We were thinking about trying it out tomorrow just wondering if anyone has tried it lately. Saw some charter boats anchored around the east jetty, I'm guessing reds but not sure. Down for the week and looking for some local knowledge.


----------



## PurpleNGold (Mar 15, 2011)

I fished the pier today, kings caught, seen schools or reds and tarpon. Yall should be able to catch something.


----------



## Lyin Too (Aug 31, 2009)

Go to Sams and ask Chris what to fish for and how to catch em. He'll put you on something.


----------



## Chris V (Oct 18, 2007)

There have been some really nice redfish and flounder around the jetties.
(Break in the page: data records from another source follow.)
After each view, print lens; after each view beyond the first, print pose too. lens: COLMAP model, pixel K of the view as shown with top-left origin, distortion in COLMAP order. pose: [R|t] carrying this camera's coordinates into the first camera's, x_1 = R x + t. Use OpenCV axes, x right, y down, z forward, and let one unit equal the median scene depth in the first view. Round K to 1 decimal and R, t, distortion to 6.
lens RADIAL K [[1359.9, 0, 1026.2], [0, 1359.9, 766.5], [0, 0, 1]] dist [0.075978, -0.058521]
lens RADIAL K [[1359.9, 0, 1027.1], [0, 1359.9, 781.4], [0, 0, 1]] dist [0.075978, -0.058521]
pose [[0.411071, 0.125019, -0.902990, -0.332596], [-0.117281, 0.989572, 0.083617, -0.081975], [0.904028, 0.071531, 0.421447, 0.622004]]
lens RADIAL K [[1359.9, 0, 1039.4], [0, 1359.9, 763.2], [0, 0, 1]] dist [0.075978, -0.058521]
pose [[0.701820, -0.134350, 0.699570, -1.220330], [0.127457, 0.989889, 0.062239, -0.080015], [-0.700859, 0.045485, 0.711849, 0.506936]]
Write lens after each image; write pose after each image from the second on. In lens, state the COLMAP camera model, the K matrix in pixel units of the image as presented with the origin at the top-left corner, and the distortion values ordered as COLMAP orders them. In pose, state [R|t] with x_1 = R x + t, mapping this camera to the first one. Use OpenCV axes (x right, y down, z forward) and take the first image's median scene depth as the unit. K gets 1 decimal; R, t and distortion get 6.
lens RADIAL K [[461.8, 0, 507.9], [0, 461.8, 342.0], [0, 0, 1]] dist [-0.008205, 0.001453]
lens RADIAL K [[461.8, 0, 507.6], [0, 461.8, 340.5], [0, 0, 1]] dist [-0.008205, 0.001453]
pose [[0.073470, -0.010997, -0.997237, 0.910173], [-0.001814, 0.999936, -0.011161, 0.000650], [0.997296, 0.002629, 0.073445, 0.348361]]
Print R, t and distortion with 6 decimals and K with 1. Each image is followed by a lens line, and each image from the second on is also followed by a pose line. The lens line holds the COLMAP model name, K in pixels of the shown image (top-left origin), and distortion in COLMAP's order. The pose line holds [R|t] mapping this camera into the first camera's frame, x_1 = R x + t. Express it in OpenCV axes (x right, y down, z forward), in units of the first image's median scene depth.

Use some fresh cut mullet, live croakers, shrimp or bull minnows. As always, expect the majority of the flounder bites to come from the bull minnows but don't be surprised if you get a doormat on a hunk of cut whatever. They are definitely opportunistic. The pomp bite was awesome last week but the weather we had this past weekedn kinda slowed it. Either way, with this cool front we are supposed to have this week, expect the reds and pomps to turn on. Outgoing tide has been best for redfish and an incoming for pompano.


----------



## gulfdreamin (Jul 7, 2008)

Thanks guys, carried the daughter out there yesterday am and managed a couple of rat reds and lost something large before we could put eyes on it. She hooked a large ray and had a blast wrestling that thing in. We got alot of bites on finger mullet but caught the reds on a new penny gulp shrimp on a 1/2 oz. jig head. May try it again Friday or Sat. morning. Thanks again, we only get down here a couple times a year and this group provides great info.


----------